Dataset excerpts =>

_ _ _ _ _ _ _

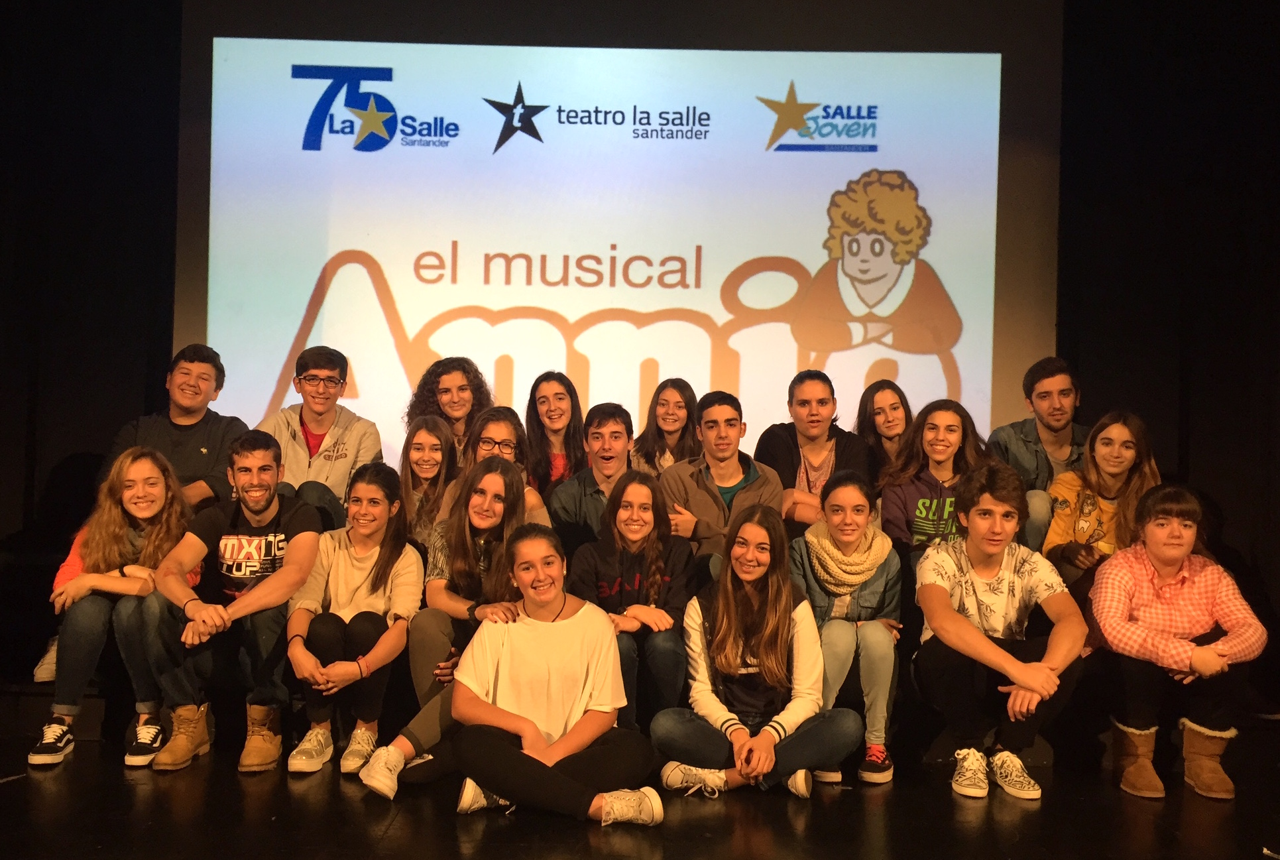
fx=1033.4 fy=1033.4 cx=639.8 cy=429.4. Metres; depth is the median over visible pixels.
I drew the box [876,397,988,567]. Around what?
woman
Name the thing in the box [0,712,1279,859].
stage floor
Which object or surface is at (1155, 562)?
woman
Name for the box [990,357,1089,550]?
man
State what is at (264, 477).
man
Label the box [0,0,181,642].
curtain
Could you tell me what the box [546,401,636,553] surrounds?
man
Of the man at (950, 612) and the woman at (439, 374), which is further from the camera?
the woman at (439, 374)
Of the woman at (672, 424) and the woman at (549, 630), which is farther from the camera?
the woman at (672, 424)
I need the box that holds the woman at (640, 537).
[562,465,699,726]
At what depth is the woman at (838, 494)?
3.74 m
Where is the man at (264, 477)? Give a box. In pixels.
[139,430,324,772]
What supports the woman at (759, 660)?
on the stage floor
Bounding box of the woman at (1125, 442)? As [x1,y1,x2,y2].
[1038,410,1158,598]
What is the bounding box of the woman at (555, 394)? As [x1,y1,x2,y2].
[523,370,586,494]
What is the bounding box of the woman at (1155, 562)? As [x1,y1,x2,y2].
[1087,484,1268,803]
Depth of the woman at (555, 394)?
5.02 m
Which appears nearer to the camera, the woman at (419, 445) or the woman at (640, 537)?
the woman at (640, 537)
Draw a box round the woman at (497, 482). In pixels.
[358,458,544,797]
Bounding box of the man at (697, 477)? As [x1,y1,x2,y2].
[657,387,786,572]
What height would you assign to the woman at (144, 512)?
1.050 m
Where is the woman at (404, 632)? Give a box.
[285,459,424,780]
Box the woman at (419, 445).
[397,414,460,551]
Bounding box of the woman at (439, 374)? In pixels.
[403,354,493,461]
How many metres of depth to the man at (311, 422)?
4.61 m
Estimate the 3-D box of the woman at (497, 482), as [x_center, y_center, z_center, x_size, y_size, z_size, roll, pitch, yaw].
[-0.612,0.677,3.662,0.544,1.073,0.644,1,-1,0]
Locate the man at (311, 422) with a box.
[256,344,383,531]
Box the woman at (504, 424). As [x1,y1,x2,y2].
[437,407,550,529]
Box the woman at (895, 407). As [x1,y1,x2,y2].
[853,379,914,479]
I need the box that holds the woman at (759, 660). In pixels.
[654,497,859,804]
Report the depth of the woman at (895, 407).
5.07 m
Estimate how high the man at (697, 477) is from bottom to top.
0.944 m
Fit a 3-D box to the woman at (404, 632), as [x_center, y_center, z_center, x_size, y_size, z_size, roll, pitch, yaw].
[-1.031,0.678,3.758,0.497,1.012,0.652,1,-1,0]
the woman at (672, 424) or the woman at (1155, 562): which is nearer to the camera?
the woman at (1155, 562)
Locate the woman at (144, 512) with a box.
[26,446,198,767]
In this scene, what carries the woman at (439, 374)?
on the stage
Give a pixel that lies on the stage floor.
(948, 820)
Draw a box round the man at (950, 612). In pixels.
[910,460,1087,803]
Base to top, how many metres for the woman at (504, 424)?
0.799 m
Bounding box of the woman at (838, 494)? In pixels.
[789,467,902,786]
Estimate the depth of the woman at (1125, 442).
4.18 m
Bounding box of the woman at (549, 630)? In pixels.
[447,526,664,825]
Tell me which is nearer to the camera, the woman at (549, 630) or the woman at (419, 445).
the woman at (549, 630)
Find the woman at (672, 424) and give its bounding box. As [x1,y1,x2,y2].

_ _ _ _ _ _ _

Your answer must be the records above, word for word, with every picture left out.

fx=1033.4 fy=1033.4 cx=639.8 cy=429.4. Metres; depth is the median over visible pixels.
I drew the box [876,397,988,567]. Around what?
woman
Name the thing in the box [0,712,1279,859].
stage floor
Which object or surface is at (1155, 562)?
woman
Name for the box [990,357,1089,550]?
man
State what is at (264, 477).
man
Label the box [0,0,181,642].
curtain
Could you tell me what the box [546,401,636,553] surrounds?
man
Of the man at (950, 612) and the woman at (439, 374), which is further from the camera?
the woman at (439, 374)
Of the woman at (672, 424) and the woman at (549, 630), which is farther from the camera?
the woman at (672, 424)
I need the box that holds the woman at (640, 537).
[562,465,699,726]
At what depth is the woman at (838, 494)?
3.74 m
Where is the man at (264, 477)? Give a box. In pixels.
[139,430,324,772]
What supports the woman at (759, 660)?
on the stage floor
Bounding box of the woman at (1125, 442)? As [x1,y1,x2,y2].
[1038,410,1158,598]
What is the bounding box of the woman at (555, 394)? As [x1,y1,x2,y2].
[523,370,586,494]
What is the bounding box of the woman at (1155, 562)? As [x1,y1,x2,y2].
[1087,484,1268,803]
Depth of the woman at (555, 394)?
5.02 m
Which appears nearer to the camera, the woman at (419, 445) or the woman at (640, 537)?
the woman at (640, 537)
Draw a box round the woman at (497, 482). In pixels.
[358,458,544,797]
Bounding box of the man at (697, 477)? As [x1,y1,x2,y2].
[657,387,786,572]
What height would you assign to the woman at (144, 512)?
1.050 m
Where is the woman at (404, 632)? Give a box.
[285,459,424,780]
Box the woman at (419, 445).
[397,414,460,551]
Bounding box of the woman at (439, 374)? In pixels.
[403,354,493,461]
How many metres of depth to the man at (311, 422)?
4.61 m
Estimate the 3-D box of the woman at (497, 482), as [x_center, y_center, z_center, x_size, y_size, z_size, roll, pitch, yaw].
[-0.612,0.677,3.662,0.544,1.073,0.644,1,-1,0]
Locate the man at (311, 422) with a box.
[256,344,383,531]
Box the woman at (504, 424). As [x1,y1,x2,y2].
[437,407,550,529]
Box the woman at (895, 407). As [x1,y1,x2,y2].
[853,379,914,479]
I need the box that holds the woman at (759, 660). In pixels.
[654,497,859,804]
Report the depth of the woman at (895, 407).
5.07 m
Estimate how high the man at (697, 477) is from bottom to top.
0.944 m
Fit a 3-D box to the woman at (404, 632), as [x_center, y_center, z_center, x_size, y_size, z_size, roll, pitch, yaw].
[-1.031,0.678,3.758,0.497,1.012,0.652,1,-1,0]
the woman at (672, 424) or the woman at (1155, 562): which is nearer to the camera?
the woman at (1155, 562)
Locate the woman at (144, 512) with a box.
[26,446,198,767]
In this scene, what carries the woman at (439, 374)?
on the stage
Give a pixel that lies on the stage floor.
(948, 820)
Draw a box round the man at (950, 612). In pixels.
[910,460,1087,803]
Base to top, how many metres for the woman at (504, 424)?
0.799 m
Bounding box of the woman at (838, 494)? In pixels.
[789,467,902,786]
Estimate the depth of the woman at (1125, 442).
4.18 m
Bounding box of the woman at (549, 630)? In pixels.
[447,526,664,825]
Tell me which is nearer to the camera, the woman at (549, 630) or the woman at (419, 445).
the woman at (549, 630)
Find the woman at (672, 424) and give its bounding box. As [x1,y1,x2,y2].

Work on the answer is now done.